While shopping for clothes, ramya made me try on each dress I picked for myself and insisted on me modelling them to ensure they weren't too revealing because according to her I was naïve and didn't know or could understand the thought process of hormonal boys at college and I could not dress appropriately.

Often she says " Sakthi, you can't understand the reason for half of the things I am telling you even if you tried. I like you being naïve and innocent. I always feel the urge to protect your innocence. But you also need to learn to dress and behave appropriately around the opposite gender.Ne sollra madri nalla pesuravanga ellam nallavanga ila d."

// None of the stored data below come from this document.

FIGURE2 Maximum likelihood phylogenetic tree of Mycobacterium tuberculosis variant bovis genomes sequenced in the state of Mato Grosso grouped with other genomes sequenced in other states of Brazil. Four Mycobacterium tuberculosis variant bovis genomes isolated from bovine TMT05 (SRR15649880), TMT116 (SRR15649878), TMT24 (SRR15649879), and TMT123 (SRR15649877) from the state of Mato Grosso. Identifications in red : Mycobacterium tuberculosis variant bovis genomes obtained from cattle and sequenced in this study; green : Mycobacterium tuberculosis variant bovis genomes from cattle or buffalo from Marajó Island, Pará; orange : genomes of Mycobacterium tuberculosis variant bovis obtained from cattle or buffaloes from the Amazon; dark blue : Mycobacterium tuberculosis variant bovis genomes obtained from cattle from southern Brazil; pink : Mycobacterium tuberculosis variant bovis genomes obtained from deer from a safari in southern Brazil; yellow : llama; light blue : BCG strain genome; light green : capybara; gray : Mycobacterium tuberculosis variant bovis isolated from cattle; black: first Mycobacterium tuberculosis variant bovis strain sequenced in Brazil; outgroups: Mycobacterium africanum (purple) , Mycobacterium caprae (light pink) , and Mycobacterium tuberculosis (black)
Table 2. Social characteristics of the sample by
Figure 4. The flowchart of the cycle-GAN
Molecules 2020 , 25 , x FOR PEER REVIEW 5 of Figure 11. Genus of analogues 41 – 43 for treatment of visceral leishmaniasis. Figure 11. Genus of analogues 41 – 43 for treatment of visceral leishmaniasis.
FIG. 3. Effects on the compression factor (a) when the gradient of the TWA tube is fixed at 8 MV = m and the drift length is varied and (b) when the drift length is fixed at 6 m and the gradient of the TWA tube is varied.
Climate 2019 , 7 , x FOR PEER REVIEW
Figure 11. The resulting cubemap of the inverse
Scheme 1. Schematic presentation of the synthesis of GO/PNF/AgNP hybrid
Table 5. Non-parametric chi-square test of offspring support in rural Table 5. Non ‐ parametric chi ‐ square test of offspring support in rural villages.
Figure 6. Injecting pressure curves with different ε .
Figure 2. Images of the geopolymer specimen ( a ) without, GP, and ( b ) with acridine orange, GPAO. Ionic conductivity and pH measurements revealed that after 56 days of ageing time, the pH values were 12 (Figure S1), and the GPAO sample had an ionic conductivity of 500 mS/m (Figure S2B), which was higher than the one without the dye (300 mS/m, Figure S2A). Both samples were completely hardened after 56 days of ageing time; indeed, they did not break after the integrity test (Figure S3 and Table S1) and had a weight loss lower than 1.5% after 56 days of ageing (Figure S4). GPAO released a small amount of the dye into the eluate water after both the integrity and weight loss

Then went on explaining her reason." Even a normal dress like a Kurti with a low neckline can make boys look at your cleavage. It's not your mistake. It's their primal instinct to get attracted towards women. Sometimes they can't resist their primal instinct. So let me select your outfits for my peace of mind.

Like this, she always felt protective towards me and often chastised me to dress and behave suitably when we went out. It is not that I dressed inappropriately; I just didn't pay much attention to the details like the necklines of my outfit and rarely considered how my attire might be perceived by boys.

After buying college supplies and clothes, both of us had lunch at the mall and went our separate ways to our respective homes. I collapsed on the bed, desperate for a much-needed nap after a long, tiring day at the mall.

Evening at home, I was lounging in the living room, watching random music videos, when my parents returned with bags of purchases. They handed me the things I had asked them to buy and headed to their room.

It was not that I was not close to my parents, it was just that I had a special bond with my Dada, my maternal uncle, and my mom's younger brother and thatha than my parents because even at my parents' home my dada was the one who took care of me and played with me during my childhood days majorly, also I spent all my holidays in my thatha home. apart from that whenever my parents had work they ditched me at my thatha home which was a frequent occurrence when I was very young. It got reduced when I hit my teenage but still, I spent most of my weekends and holidays at my thatha home and I have always felt comfortable with my dada like he is also my father.